Segment Open

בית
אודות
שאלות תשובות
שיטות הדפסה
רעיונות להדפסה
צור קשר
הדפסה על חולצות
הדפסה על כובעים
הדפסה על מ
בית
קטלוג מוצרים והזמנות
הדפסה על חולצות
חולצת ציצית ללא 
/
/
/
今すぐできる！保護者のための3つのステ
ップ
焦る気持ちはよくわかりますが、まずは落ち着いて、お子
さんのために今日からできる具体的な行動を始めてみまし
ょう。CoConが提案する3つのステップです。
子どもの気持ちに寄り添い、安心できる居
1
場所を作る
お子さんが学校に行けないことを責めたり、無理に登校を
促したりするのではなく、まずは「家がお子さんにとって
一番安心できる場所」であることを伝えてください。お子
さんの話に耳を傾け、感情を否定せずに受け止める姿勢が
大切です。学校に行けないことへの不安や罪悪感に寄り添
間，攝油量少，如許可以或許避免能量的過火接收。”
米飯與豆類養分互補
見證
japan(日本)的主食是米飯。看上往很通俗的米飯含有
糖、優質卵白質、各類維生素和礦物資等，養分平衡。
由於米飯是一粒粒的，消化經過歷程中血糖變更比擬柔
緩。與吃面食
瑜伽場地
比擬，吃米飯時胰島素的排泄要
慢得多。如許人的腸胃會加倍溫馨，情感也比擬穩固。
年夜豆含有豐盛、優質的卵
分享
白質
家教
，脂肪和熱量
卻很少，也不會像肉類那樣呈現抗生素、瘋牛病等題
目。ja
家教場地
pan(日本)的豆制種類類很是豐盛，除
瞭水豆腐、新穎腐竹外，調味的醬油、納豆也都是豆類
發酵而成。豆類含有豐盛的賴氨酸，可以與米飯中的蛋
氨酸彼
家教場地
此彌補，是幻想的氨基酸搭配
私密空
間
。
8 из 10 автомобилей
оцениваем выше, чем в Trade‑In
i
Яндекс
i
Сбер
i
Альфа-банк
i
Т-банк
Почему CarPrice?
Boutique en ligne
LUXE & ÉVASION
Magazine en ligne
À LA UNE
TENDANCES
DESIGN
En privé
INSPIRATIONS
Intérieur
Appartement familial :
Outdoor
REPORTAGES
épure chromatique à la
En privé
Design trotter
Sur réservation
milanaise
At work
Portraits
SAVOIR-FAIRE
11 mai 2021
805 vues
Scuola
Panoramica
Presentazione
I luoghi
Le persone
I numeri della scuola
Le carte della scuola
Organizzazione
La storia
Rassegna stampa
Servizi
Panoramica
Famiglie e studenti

Segment Closed

## Task description:
Only the lines from the one containing "一番安心できる場所」であることを伝えてください。お子" through the end of the listing should be copied, and they should be copied exactly.

## The answer:
一番安心できる場所」であることを伝えてください。お子
さんの話に耳を傾け、感情を否定せずに受け止める姿勢が
大切です。学校に行けないことへの不安や罪悪感に寄り添
間，攝油量少，如許可以或許避免能量的過火接收。”
米飯與豆類養分互補
見證
japan(日本)的主食是米飯。看上往很通俗的米飯含有
糖、優質卵白質、各類維生素和礦物資等，養分平衡。
由於米飯是一粒粒的，消化經過歷程中血糖變更比擬柔
緩。與吃面食
瑜伽場地
比擬，吃米飯時胰島素的排泄要
慢得多。如許人的腸胃會加倍溫馨，情感也比擬穩固。
年夜豆含有豐盛、優質的卵
分享
白質
家教
，脂肪和熱量
卻很少，也不會像肉類那樣呈現抗生素、瘋牛病等題
目。ja
家教場地
pan(日本)的豆制種類類很是豐盛，除
瞭水豆腐、新穎腐竹外，調味的醬油、納豆也都是豆類
發酵而成。豆類含有豐盛的賴氨酸，可以與米飯中的蛋
氨酸彼
家教場地
此彌補，是幻想的氨基酸搭配
私密空
間
。
8 из 10 автомобилей
оцениваем выше, чем в Trade‑In
i
Яндекс
i
Сбер
i
Альфа-банк
i
Т-банк
Почему CarPrice?
Boutique en ligne
LUXE & ÉVASION
Magazine en ligne
À LA UNE
TENDANCES
DESIGN
En privé
INSPIRATIONS
Intérieur
Appartement familial :
Outdoor
REPORTAGES
épure chromatique à la
En privé
Design trotter
Sur réservation
milanaise
At work
Portraits
SAVOIR-FAIRE
11 mai 2021
805 vues
Scuola
Panoramica
Presentazione
I luoghi
Le persone
I numeri della scuola
Le carte della scuola
Organizzazione
La storia
Rassegna stampa
Servizi
Panoramica
Famiglie e studenti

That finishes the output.